I am sure that by now my readers have already guessed at the parallels I am thinking of in terms of Cuba. A Pacto del Olvido for Cuba seems hard to imagine at the moment. You do have a regime with its back against the wall and no clear way to continue holding onto power without increased repression, sure, but you also have the context of Florida exiles (led and personified in this by Marco Rubio) who would be unlikely to accept a transition without being able to take their fury out on at least the leadership and likely also other collaborators, including those who served as undercover sources for Cuba’s police state apparatus. If at all, an amnesty for those who break with the regime seems far more likely to me than a total amnesty that allows the country to move forward. As with Spain, neither side is strong enough to overturn the other and a test of strength will bring more suffering and death, but the regime in this case (rightly) fears that surrender would be total and the vengeance swift and brutal not just for themselves but everyone they care about around them. Surrendering to US pressure and Florida influence would be simultaneously a betrayal of their entire ethos and identity but a betrayal of their own interests and those of the people they care about most.

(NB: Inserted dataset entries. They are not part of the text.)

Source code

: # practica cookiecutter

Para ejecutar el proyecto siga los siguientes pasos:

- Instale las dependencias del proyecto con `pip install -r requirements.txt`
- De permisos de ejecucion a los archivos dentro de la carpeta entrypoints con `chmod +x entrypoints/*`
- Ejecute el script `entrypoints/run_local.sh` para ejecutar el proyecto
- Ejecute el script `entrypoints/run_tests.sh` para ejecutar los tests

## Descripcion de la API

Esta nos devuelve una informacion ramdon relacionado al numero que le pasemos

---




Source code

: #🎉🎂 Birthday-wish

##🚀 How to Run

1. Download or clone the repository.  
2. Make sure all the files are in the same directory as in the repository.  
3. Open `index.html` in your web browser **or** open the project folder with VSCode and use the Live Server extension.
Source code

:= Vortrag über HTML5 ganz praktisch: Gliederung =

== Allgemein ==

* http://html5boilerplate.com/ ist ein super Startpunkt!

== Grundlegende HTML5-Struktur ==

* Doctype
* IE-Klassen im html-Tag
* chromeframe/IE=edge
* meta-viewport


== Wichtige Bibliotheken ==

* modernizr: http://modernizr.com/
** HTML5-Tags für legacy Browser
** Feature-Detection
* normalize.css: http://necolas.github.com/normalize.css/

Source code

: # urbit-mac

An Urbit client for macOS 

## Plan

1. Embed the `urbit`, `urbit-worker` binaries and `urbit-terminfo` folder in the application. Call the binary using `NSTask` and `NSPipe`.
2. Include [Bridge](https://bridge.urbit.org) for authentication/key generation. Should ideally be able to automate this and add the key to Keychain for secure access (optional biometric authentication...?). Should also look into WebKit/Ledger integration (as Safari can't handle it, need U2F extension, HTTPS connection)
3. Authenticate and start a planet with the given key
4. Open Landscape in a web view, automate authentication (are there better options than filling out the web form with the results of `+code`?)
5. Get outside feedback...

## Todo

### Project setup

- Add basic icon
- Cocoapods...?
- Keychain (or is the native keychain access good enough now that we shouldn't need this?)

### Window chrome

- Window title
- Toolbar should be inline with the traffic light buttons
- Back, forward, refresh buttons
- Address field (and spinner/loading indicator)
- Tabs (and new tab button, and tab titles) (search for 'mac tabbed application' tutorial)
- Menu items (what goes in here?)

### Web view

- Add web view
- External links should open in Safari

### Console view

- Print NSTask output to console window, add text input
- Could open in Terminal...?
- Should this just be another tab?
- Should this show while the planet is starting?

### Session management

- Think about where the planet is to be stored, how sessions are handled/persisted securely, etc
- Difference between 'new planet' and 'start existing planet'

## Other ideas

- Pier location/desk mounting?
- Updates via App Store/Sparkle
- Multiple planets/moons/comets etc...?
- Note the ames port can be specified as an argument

This means that US pressure, like a Chinese finger trap, is pulling the frayed fibers of the regime coalition together, giving it cohesion rather than pulling it apart. In this sense Trump’s maximum pressure strategy is continuing the role the US pressure has historically played in domestic Cuban politics. Like any finger trap, with enough pressure the fibers will begin to snap until the whole structure snaps in half; continued US pressure seems to set the country on a course for violent and chaotic regime collapse rather than regime change.
In advising his readers back in the early 16th century, Machiavelli argued time and again that for foes the solutions were either magnanimity or to be so brutally devastating that they could never hurt you ever again. In his book Discourses on the First Decade of Titus Livy, Book 2, Chapter 23, he cites the mistake of the Samnites with Rome, to humiliate rather than pardon or destroy a force they had trapped, which resulted in the Romans coming back on the Samnites to wreak vengeance. He argued the Romans had to have either been destroyed there, whatever the cost, or pardoned such that they were demoralized. With Cuba, forgiveness seems to be off the table; I worry about what the alternative looks like.